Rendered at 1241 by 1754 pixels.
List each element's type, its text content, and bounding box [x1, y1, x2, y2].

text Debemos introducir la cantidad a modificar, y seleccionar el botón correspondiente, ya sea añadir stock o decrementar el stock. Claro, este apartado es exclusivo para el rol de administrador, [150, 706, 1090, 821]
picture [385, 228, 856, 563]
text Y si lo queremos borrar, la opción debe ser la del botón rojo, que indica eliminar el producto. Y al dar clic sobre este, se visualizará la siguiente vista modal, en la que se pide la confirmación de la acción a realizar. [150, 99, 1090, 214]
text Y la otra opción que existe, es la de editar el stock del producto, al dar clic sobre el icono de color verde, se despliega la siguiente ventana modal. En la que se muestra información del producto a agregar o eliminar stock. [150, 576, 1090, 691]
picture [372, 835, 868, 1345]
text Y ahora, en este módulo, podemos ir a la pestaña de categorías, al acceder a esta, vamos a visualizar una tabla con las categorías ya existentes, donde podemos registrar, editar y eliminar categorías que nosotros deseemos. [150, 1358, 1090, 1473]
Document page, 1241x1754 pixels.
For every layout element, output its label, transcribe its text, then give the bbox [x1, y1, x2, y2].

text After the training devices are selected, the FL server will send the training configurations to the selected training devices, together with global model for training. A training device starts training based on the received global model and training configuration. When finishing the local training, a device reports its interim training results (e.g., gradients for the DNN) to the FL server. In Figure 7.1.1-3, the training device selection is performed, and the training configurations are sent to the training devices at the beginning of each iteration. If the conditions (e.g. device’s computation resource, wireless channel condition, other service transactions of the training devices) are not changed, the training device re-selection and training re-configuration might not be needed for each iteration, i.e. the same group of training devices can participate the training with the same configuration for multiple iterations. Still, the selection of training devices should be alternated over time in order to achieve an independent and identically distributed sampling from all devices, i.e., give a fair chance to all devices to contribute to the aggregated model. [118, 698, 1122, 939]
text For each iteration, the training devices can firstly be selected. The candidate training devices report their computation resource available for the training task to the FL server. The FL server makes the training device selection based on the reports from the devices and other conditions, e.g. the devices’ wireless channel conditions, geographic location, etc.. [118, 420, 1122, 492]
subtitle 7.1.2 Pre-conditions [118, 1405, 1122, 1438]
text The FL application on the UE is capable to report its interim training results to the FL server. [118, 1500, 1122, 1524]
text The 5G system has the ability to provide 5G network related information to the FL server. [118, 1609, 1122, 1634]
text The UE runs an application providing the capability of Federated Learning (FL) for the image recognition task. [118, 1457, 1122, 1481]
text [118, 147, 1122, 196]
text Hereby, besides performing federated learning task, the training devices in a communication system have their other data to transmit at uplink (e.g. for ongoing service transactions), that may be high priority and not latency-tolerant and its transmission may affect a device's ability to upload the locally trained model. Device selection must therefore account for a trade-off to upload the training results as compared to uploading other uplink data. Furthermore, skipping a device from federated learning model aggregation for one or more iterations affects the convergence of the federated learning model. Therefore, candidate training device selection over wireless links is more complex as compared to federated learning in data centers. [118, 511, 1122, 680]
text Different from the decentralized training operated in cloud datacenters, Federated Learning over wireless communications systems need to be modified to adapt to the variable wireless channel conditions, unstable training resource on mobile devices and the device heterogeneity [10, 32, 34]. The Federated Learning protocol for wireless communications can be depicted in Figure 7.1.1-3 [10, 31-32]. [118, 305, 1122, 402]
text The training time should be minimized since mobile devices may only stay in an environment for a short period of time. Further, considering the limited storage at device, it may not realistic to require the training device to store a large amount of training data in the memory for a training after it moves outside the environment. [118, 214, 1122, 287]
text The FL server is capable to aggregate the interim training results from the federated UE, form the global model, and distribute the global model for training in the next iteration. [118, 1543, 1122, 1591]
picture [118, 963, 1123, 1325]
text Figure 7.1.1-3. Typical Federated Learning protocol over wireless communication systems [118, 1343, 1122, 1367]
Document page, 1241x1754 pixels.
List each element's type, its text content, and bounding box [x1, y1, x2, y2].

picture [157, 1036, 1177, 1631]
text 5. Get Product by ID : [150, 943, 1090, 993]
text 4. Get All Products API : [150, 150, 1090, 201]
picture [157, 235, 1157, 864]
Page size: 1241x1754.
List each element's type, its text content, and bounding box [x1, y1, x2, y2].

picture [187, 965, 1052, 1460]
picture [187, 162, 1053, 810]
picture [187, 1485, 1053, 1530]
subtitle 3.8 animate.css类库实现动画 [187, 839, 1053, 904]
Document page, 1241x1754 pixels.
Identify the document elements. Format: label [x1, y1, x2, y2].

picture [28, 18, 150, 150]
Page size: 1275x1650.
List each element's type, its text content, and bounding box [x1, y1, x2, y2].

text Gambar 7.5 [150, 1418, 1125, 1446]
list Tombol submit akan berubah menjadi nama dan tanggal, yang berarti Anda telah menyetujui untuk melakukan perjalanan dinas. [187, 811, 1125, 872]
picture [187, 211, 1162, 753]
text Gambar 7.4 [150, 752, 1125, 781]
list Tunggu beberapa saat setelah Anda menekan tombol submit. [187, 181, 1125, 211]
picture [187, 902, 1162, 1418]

* * * *

TASK PROMPT: Tally the lines of the data that hold the string "size". Answer with the number and nothing more.

RESPONSE BOX: 2